Thomas N. Wise, MD



Anxiety Disorders:

March 01, 2004

Millions of Americans suffer from anxiety disorders. Many with panic disorder, social anxiety disorder, and/or generalized anxiety disorder present initially to their primary care clinician. Effective treatment is possible in a busy primary care setting; therapy involves patient education and pharmacotherapy. Once other potential causes of symptoms of an anxiety disorder have been ruled out, the first step is to reassure the patient that he or she has a psychological condition-a very common one-and that symptoms are not the result of an undiagnosed disease or "going crazy" or "losing control." Educate and inform patients that complete clinical remission is achievable, often with medication alone.
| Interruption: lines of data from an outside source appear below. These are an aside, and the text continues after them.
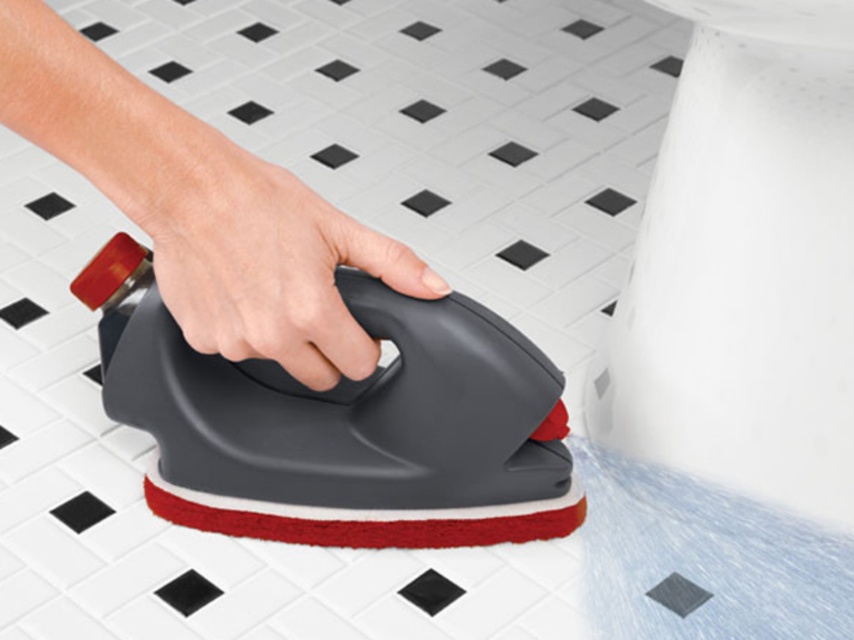
Question: Does matte black scrubber at center have a larger size compared to gray matte sponge at center?

Choices:
 (A) yes
 (B) no

Answer: (A)

Question: Is matte black scrubber at center below gray matte sponge at center?

Choices:
 (A) no
 (B) yes

Answer: (A)

Question: Which point is closer to the camera taking this photo?

Choices:
 (A) (185, 256)
 (B) (161, 156)

Answer: (B)

Question: Can you confirm if matte black scrubber at center is smaller than gray matte sponge at center?

Choices:
 (A) yes
 (B) no

Answer: (B)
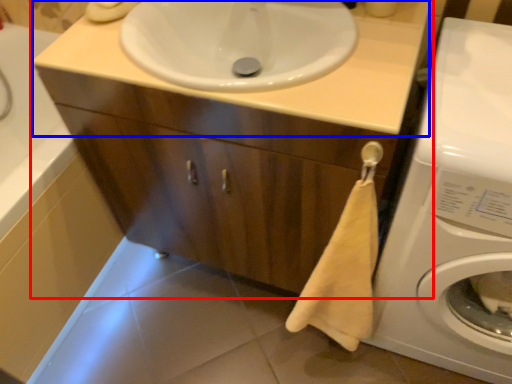
Question: Which point is closer to the camera, bathroom cabinet (highlighted by a red box) or counter top (highlighted by a blue box)?

Choices:
 (A) bathroom cabinet
 (B) counter top

Answer: (A)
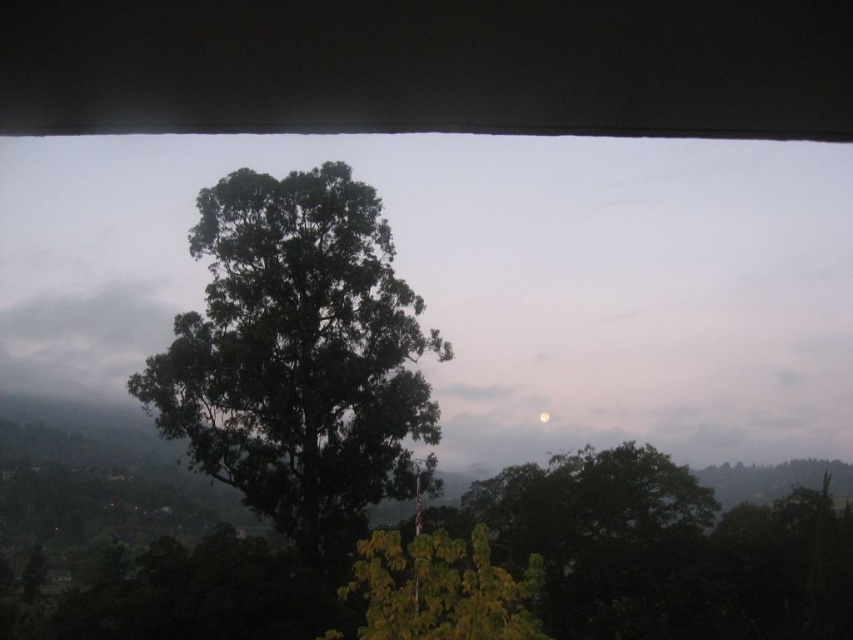
Is green leafy tree at lower center thinner than gray fluffy cloud at upper left?

Indeed, green leafy tree at lower center has a lesser width compared to gray fluffy cloud at upper left.

Between green leafy tree at lower center and gray fluffy cloud at upper left, which one has more height?

With more height is gray fluffy cloud at upper left.

At what (x,y) coordinates should I click in order to perform the action: click on green leafy tree at lower center. Please return your answer as a coordinate pair (x, y). The height and width of the screenshot is (640, 853). Looking at the image, I should click on (440, 588).

Is green leafy tree at center behind green leafy tree at lower center?

Yes, it is behind green leafy tree at lower center.

Is point (360, 218) positioned after point (450, 600)?

Yes, point (360, 218) is behind point (450, 600).

Is point (146, 392) farther from viewer compared to point (508, 637)?

That is True.

Locate an element on the screen. This screenshot has height=640, width=853. green leafy tree at center is located at coordinates (299, 356).

Who is more distant from viewer, (189,436) or (540,417)?

Positioned behind is point (540,417).

Is green leafy tree at center taller than bright silver moon at center?

Yes, green leafy tree at center is taller than bright silver moon at center.

Is point (270, 387) positioned in front of point (543, 417)?

Yes, it is in front of point (543, 417).

This screenshot has width=853, height=640. Identify the location of green leafy tree at center. (299, 356).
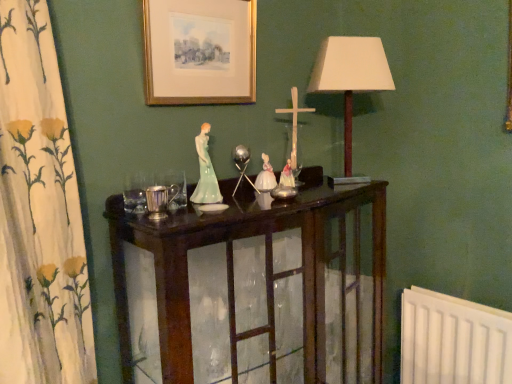
Question: Is dark wood cabinet at center taller or shorter than white fabric lampshade at upper right?

Choices:
 (A) tall
 (B) short

Answer: (A)

Question: Is dark wood cabinet at center inside the boundaries of white fabric lampshade at upper right, or outside?

Choices:
 (A) inside
 (B) outside

Answer: (B)

Question: Considering the real-world distances, which object is farthest from the silver metallic candle holder at center?

Choices:
 (A) dark wood cabinet at center
 (B) gold-framed print at upper center
 (C) white fabric lampshade at upper right

Answer: (C)

Question: Which of these objects is positioned closest to the white fabric lampshade at upper right?

Choices:
 (A) silver metallic candle holder at center
 (B) gold-framed print at upper center
 (C) dark wood cabinet at center

Answer: (B)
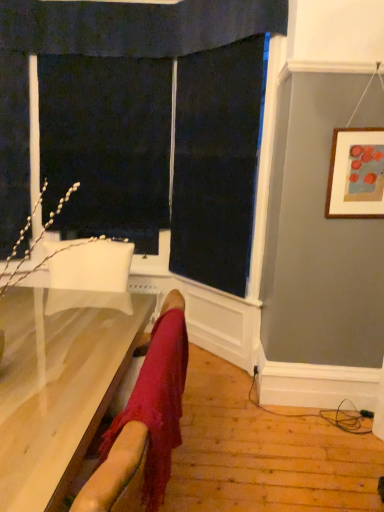
This screenshot has height=512, width=384. I want to click on wooden framed artwork at upper right, so click(x=356, y=174).

Can you confirm if black fabric screen door at upper left is bigger than light wood table at lower left?

Actually, black fabric screen door at upper left might be smaller than light wood table at lower left.

From the image's perspective, is black fabric screen door at upper left below light wood table at lower left?

No.

Based on their positions, is black fabric screen door at upper left located to the left or right of light wood table at lower left?

From the image, it's evident that black fabric screen door at upper left is to the right of light wood table at lower left.

Is wooden framed artwork at upper right far away from black fabric screen door at upper left?

wooden framed artwork at upper right is far away from black fabric screen door at upper left.

In the scene shown: Is wooden framed artwork at upper right not within black fabric screen door at upper left?

Yes, wooden framed artwork at upper right is located beyond the bounds of black fabric screen door at upper left.

In the scene shown: How different are the orientations of wooden framed artwork at upper right and black fabric screen door at upper left in degrees?

The facing directions of wooden framed artwork at upper right and black fabric screen door at upper left are 0.131 degrees apart.

Considering the relative sizes of wooden framed artwork at upper right and black fabric screen door at upper left in the image provided, is wooden framed artwork at upper right wider than black fabric screen door at upper left?

No.

Does wooden framed artwork at upper right contain light wood table at lower left?

No.

Considering the relative sizes of wooden framed artwork at upper right and light wood table at lower left in the image provided, is wooden framed artwork at upper right wider than light wood table at lower left?

No.

From a real-world perspective, does wooden framed artwork at upper right sit lower than light wood table at lower left?

No.

Is black fabric screen door at upper left facing towards wooden framed artwork at upper right?

No, black fabric screen door at upper left does not turn towards wooden framed artwork at upper right.

Looking at this image, between black fabric screen door at upper left and wooden framed artwork at upper right, which one has larger width?

With larger width is black fabric screen door at upper left.

Looking at this image, between black fabric screen door at upper left and wooden framed artwork at upper right, which one has larger size?

black fabric screen door at upper left is bigger.

Is black fabric screen door at upper left next to wooden framed artwork at upper right and touching it?

No.

Relative to black fabric screen door at upper left, is light wood table at lower left in front or behind?

Clearly, light wood table at lower left is in front of black fabric screen door at upper left.

Looking at this image, can you confirm if light wood table at lower left is positioned to the left of black fabric screen door at upper left?

Yes.

Measure the distance between light wood table at lower left and black fabric screen door at upper left.

light wood table at lower left is 1.94 meters from black fabric screen door at upper left.

Considering the positions of points (31, 428) and (352, 135), is point (31, 428) closer to camera compared to point (352, 135)?

Yes, it is in front of point (352, 135).

Between light wood table at lower left and wooden framed artwork at upper right, which one has smaller size?

Smaller between the two is wooden framed artwork at upper right.

This screenshot has height=512, width=384. I want to click on furniture below the wooden framed artwork at upper right (from the image's perspective), so click(56, 390).

I want to click on screen door that is above the light wood table at lower left (from the image's perspective), so click(x=106, y=145).

Locate an element on the screen. The width and height of the screenshot is (384, 512). picture frame on the right of black fabric screen door at upper left is located at coordinates (356, 174).

Considering their positions, is black fabric screen door at upper left positioned further to light wood table at lower left than wooden framed artwork at upper right?

The object further to light wood table at lower left is black fabric screen door at upper left.

When comparing their distances from light wood table at lower left, does wooden framed artwork at upper right or black fabric screen door at upper left seem closer?

wooden framed artwork at upper right is positioned closer to the anchor light wood table at lower left.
Begin treatment on day 1 with a long-acting benzodiazepine-such as alprazolam XR or clonazepam-or with the anxiolytic agent buspirone; at the same time, start a selective serotonin reuptake inhibitor (SSRI). The anxiolytic agent allays acute somatic symptoms until the full effects of the SSRI are manifest (often 4 to 6 weeks). The anxiolytic can then be gradually tapered. Referral to a psychiatrist for psychotherapy may be indicated when a patient refuses or cannot tolerate drug therapy, or when response to therapy is inadequate.